Can’t get enough of that Red Sea diving! Shortly after getting home from Singapore I was heading east once again and couldn’t wait to get in the water. My previous trip to Egypt was on a Liveaboard, a week-long holiday on board a 26-berth yacht, it was great (I’ll get round to writing the blog at some point) but I wasn’t a huge fan of being confined to a small space for an entire week. The trip this time was planned around shore-based diving and so allowed for better accommodation a more relaxed pace and the chance to get out more.
After some planning and coordination, part of my itinerary was a trip to Cairo; the plan was to join the group for the package-holiday trip in Marsa Alam and leave a day early to travel solo to Cairo for a few days. While Cairo isn’t on the list (actually, I’m going to add it), I have always wanted to see the pyramids and thought that this would be a good opportunity to do so. I’d then fly back home to London from Cairo and get back in time to be in the office on Monday. The plan was sound but didn’t quite work out, I’ll explain…
Landing in Marsa Alam Airport was a very different experience than Hurghada, the airport is tiny and most of the few flights are to European destinations to serve the tourism. After buying a visa at the exchange desk and a 10 euro SIM card it was a 40minute drive to the hotel and dive centre. The roads here are quite perilous, not the worst I’ve experienced but are pretty sketchy.
We were staying at the Dreams Beach Resort Marsa Alam and diving with the in-resort centre, Deep Ocean Blue. Janine and Tony had been here before so knew what to expect, they are good friends with the owner and have even instructed at the centre before - I knew we’d be in good hands!
Over the week I did several dives with my dive buddy Ant, the house reef was particularly good, it was great to be able to walk to the beach and just dive in. The highlight of the trip was an excursion dive south of the resort where after waiting around in the water we were able to see a Dugong (Sea Cow) which was absolutely fantastic.
The resort was good but not amazing, we were visiting in the low season so there were very few guests in comparison with the size of the hotel. The quality and availability of food was, however, very good, as were the drinks and snacks. Unfortunately, a few days in I was not too well and spent much of the holiday recovering from The Pharaoh’s Revenge. It didn’t really stop me from doing too much but it certainly wasn’t a pleasant experience!
The day ahead of my flight to Cairo I decided that I wasn’t well enough so sadly decided to cancel that portion of the trip.
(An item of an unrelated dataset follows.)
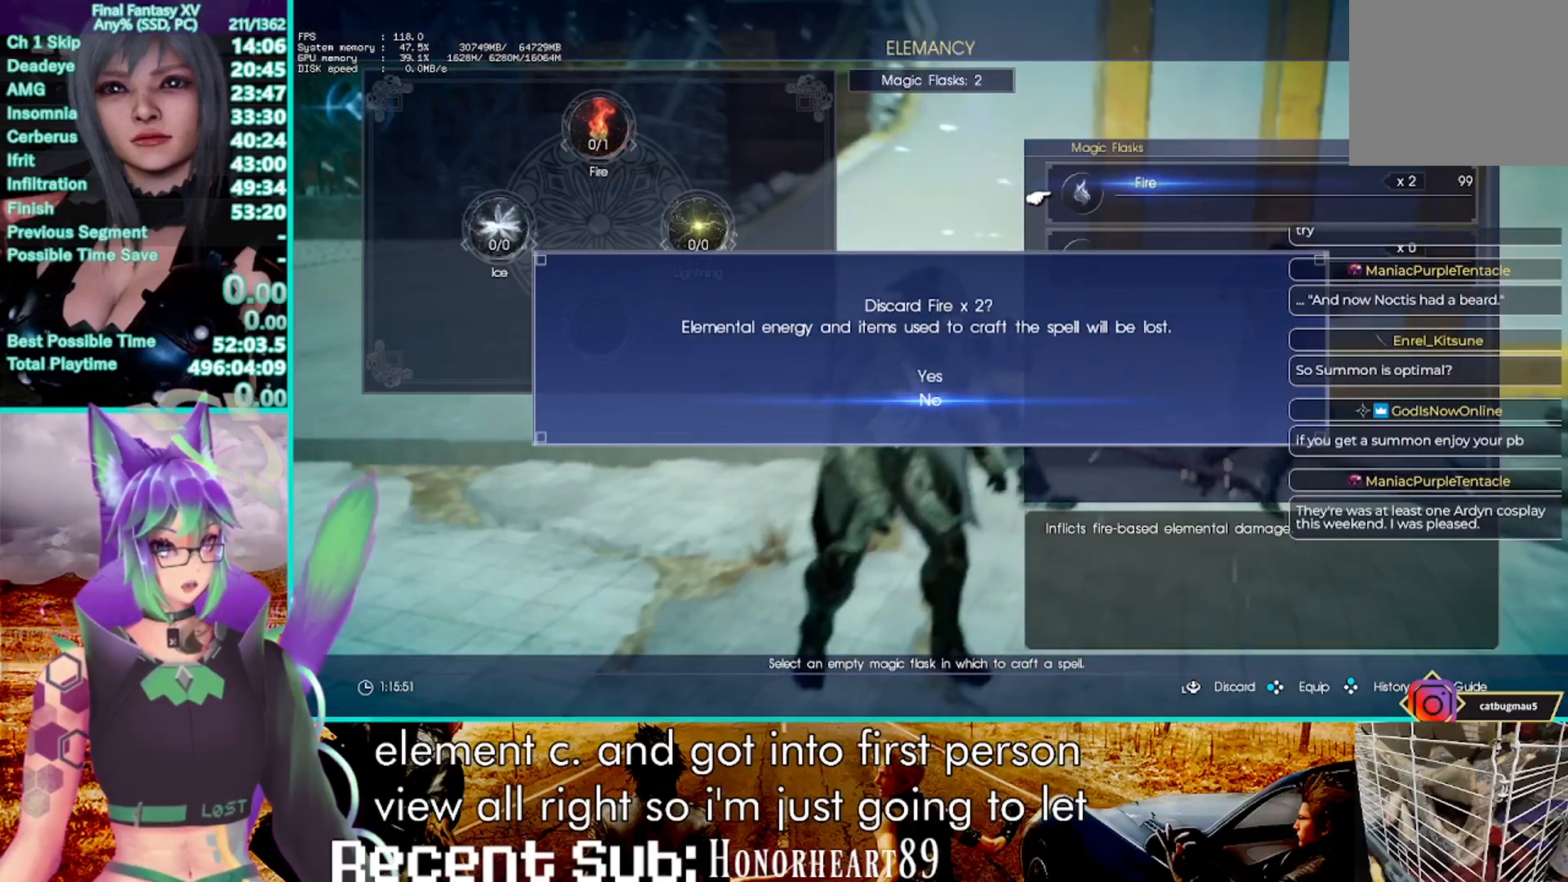
Gameplay with a controller (PlayStation layout); each line is a JSON object with the inputs held at the frame after it. "events" lists button and stick changes between this image and that frame as [ms after this image, input, new state], when the widget could be followed in between. Not read: CIRCLE DPAD_LEFT DPAD_RIGHT R3 SELECT.
{"buttons": [], "left_stick": "right", "right_stick": "center", "events": [[283, "left_stick", "right"]]}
Luckily the hotel and flight to London were both refundable, so it wasn’t a huge problem. It was a big shame, I was really looking forward to getting to the pyramids and checking out Cairo.
One of the highlights of staying in Marsa Alam was Port Ghalib, a large marina south of the airport where there is a collection of restaurants and shops catering to international tourists. The atmosphere here was very relaxing with great beer, drinks and food available at reasonably cheap prices. behind the major promenade, there is a small street where vendors sell knockoff handbags, watches and shoes. If you’re in the market for that kind of stuff, this is the place.
On the last day of the holiday Nader, the owner of Deep Ocean Blue took the group to a restaurant in El Qoseir. The town was a 40-minute drive from the resort in the opposite direction to everywhere else we had been. It was an excellent experience, we ate Egyptian bread, tahini, lamb kebab, chicken and soup. While in El Qoseir I was able to sneak away from the table and buy some unusual snacks and drinks for the way home, including some Egyptian cheese (of course). We spent only a short time in the town but It was very interesting, it was almost completely untouched by tourism, I loved coming here!
A great trip diving, with fantastic company and although there was less diving than the previous trip I really enjoyed being able to relax and get out to see some of Egypt. The pyramids will need to wait!